> **ABOUT THIS TASK**: Every line in the records below with the string "will" is to be copied out.

[Rendered images with source text]
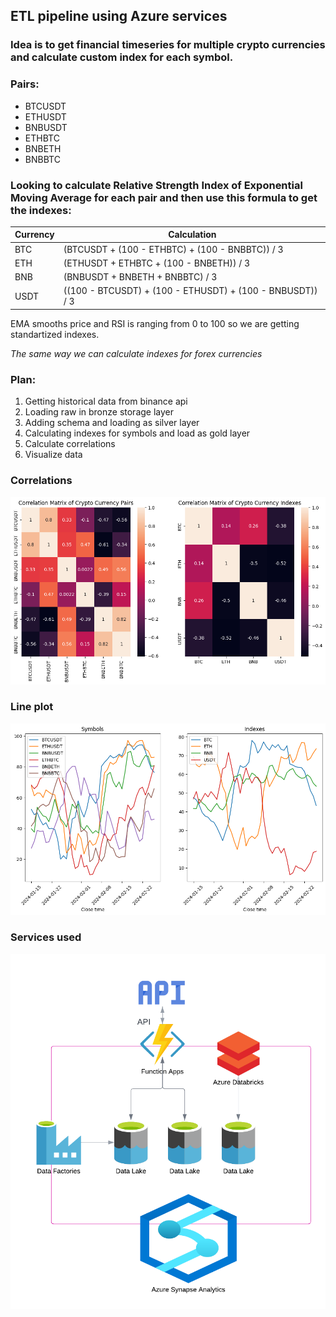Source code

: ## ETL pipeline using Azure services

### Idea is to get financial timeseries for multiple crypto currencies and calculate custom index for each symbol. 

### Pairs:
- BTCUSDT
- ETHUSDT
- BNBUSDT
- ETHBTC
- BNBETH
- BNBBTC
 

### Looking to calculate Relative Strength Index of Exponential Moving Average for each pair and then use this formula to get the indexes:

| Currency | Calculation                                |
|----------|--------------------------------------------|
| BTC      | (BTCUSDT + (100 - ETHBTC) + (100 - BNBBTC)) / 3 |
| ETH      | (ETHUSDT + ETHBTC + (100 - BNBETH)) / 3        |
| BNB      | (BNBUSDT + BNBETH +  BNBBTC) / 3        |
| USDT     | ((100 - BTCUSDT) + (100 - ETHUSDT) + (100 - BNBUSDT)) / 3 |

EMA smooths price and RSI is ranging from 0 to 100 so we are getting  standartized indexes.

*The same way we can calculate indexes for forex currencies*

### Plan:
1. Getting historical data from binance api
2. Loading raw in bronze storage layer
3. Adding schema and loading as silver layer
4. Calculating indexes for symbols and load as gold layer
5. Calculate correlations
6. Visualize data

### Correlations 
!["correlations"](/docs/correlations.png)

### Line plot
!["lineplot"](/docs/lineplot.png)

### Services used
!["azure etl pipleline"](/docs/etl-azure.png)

* * *

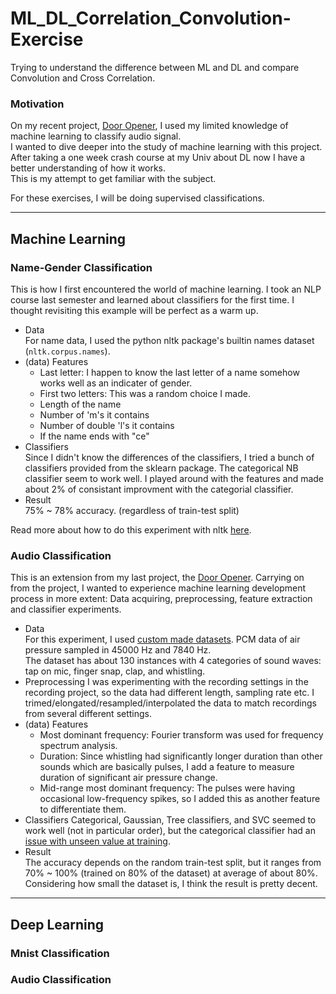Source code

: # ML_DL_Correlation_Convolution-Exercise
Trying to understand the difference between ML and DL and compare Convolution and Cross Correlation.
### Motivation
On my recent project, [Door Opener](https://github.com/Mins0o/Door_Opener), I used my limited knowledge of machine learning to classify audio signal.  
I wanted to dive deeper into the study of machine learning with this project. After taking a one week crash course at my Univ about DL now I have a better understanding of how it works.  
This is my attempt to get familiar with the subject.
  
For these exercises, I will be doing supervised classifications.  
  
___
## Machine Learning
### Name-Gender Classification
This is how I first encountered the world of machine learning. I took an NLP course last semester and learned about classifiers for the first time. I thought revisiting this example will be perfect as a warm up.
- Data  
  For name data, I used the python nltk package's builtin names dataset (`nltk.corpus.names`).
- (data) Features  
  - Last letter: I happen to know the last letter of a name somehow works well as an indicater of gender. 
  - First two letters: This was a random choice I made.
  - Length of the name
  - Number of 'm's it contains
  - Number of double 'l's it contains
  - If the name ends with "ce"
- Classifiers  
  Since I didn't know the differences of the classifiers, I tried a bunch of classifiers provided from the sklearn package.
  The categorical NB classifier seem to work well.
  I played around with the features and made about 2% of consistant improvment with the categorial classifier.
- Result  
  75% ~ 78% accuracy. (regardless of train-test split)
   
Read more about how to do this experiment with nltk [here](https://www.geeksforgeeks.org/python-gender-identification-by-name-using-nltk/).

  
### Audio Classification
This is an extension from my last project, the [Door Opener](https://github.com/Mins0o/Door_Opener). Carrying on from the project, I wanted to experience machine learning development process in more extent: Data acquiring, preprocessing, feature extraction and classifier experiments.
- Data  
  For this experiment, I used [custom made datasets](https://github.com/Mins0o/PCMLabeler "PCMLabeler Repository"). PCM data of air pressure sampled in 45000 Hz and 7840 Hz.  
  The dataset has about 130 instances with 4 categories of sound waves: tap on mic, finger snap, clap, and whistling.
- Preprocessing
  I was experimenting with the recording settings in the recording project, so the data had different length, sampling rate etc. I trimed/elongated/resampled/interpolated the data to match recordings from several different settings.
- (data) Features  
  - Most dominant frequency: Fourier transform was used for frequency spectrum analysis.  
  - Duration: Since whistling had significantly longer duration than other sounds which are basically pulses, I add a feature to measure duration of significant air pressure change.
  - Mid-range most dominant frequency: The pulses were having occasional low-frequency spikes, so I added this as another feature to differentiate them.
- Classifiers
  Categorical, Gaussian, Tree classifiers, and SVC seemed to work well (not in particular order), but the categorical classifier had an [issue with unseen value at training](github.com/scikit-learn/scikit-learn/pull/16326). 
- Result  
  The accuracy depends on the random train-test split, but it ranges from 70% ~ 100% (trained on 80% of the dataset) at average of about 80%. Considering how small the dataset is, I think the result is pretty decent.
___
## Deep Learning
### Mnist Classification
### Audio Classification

> **COMPLETED EXERCISE**:
For these exercises, I will be doing supervised classifications.  
This is how I first encountered the world of machine learning. I took an NLP course last semester and learned about classifiers for the first time. I thought revisiting this example will be perfect as a warm up.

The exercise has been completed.